As operações estão sujeitas a extensa legislação federal, estadual e municipal relativa à proteção do meio ambiente, que abrange, inclusive, os normativos introduzidos no sistema legal em função de acordos e tratados internacionais de que o Brasil é ou venha a ser signatário. A ocorrência ou a percepção quanto a mudanças climáticas em âmbito nacional e internacional pode levar à edição de normas ambientais mais rigorosas.

O cumprimento da legislação ambiental no Brasil é fiscalizado por órgãos e agências governamentais, que podem impor sanções administrativas por eventual inobservância dessas normas. Tais sanções podem incluir, entre outras, a imposição de multas no valor de R$500,00 a R$50.000.000,00, a revogação de licenças e até mesmo a suspensão temporária ou definitiva das atividades.
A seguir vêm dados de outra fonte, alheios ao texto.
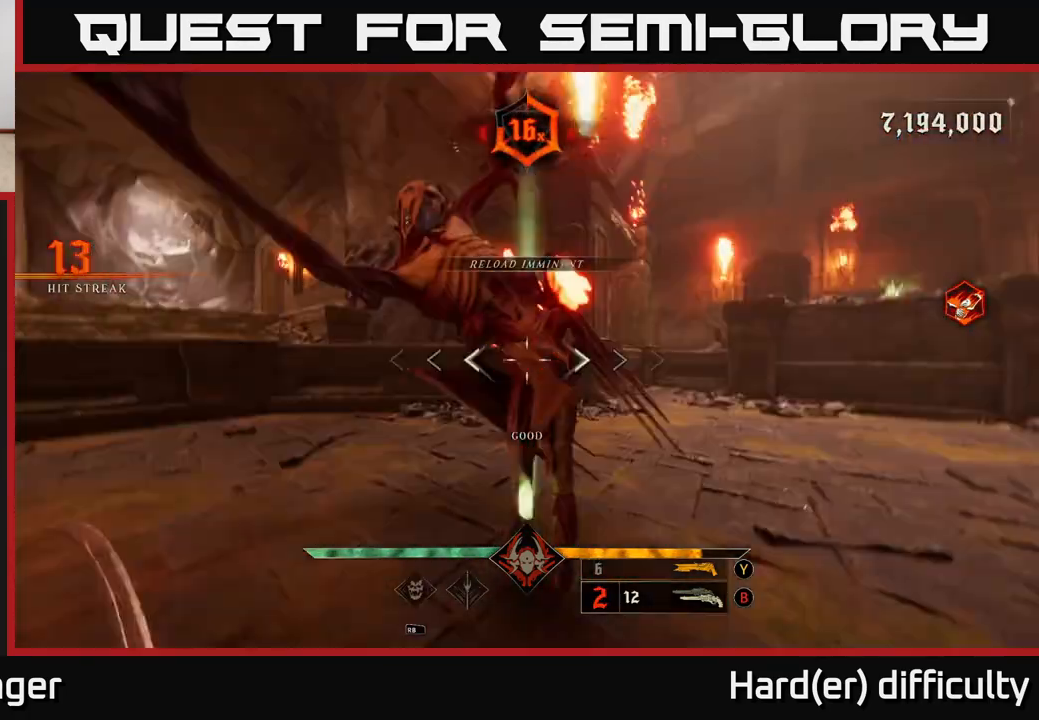
{"buttons": ["L2", "R2"], "left_stick": "down-right", "right_stick": "down-left", "events": [[17, "left_stick", "down-right"], [433, "L2", "down"], [450, "R2", "down"], [500, "right_stick", "down-left"]]}
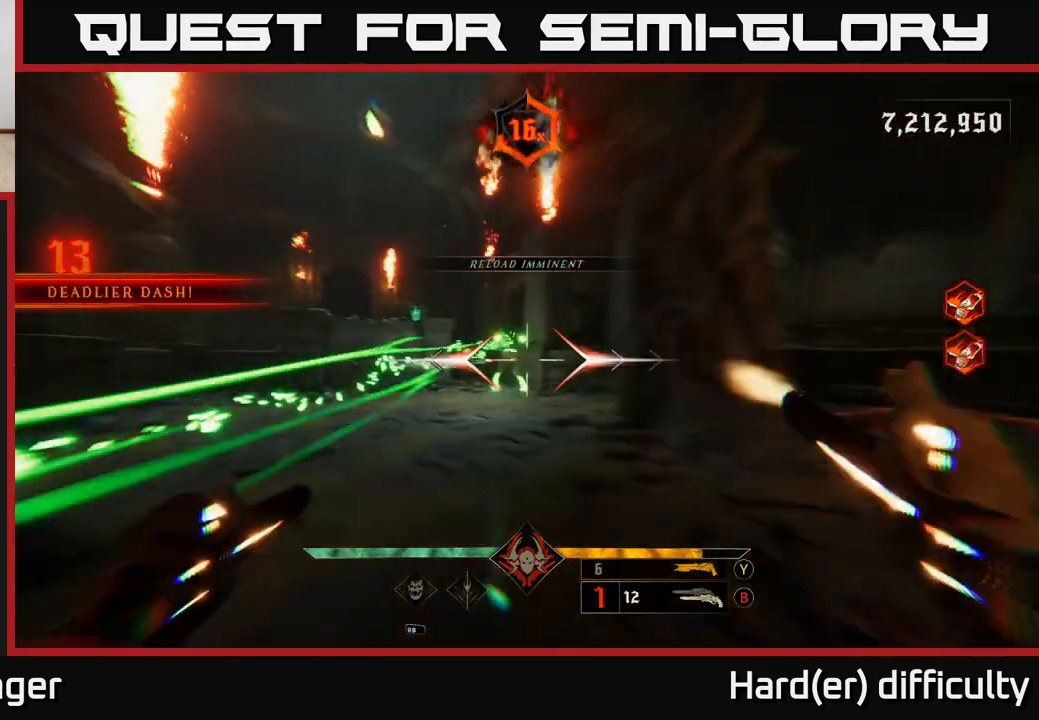
{"buttons": [], "left_stick": "up-left", "right_stick": "center", "events": [[50, "R2", "up"], [67, "L2", "up"], [117, "right_stick", "center"], [383, "Y", "down"], [417, "left_stick", "up-left"], [450, "Y", "up"]]}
A aprovação de leis e regulamentos de meio ambiente mais rigorosos podem forçar a Companhia a destinar maiores investimentos de capital neste campo e, em consequência, alterar a destinação de recursos de investimentos já planejados. Tais alterações poderiam ter efeito adverso relevante sobre as condições financeiras e sobre os resultados.

Além disso, a inobservância da legislação relativa à proteção do meio ambiente, como por exemplo, no caso de ausência de licenças ambientais que sejam exigidas para os empreendimentos e atividades, e a disposição irregular dos resíduos das atividades de pintura e reparação de equipamentos, podem implicar a imposição de sanções penais, sem prejuízo das sanções administrativas e da obrigação civil de reparação dos danos que eventualmente tenham sido causados. As sanções no âmbito penal podem incluir, entre outras, a prisão dos responsáveis, bem como a perda ou restrição de incentivos fiscais e o cancelamento e a suspensão de linhas de financiamento de estabelecimentos oficiais de crédito, assim como a proibição de contratar com o poder público, o que pode ter impacto negativo nas receitas ou, ainda, inviabilizar as captações de recursos junto ao mercado financeiro. As exigências ambientais adicionais que venham a ser impostas no futuro em razão de alterações na legislação ambiental ou no impacto ambiental das atividades da Companhia, assim como a incapacidade de obter as licenças ambientais necessárias, podem exigir que a Companhia incorra em custos adicionais significativos e podem acarretar um efeito adverso relevante nos negócios, situação financeira, resultados operacionais e valor de mercado das ações da Companhia.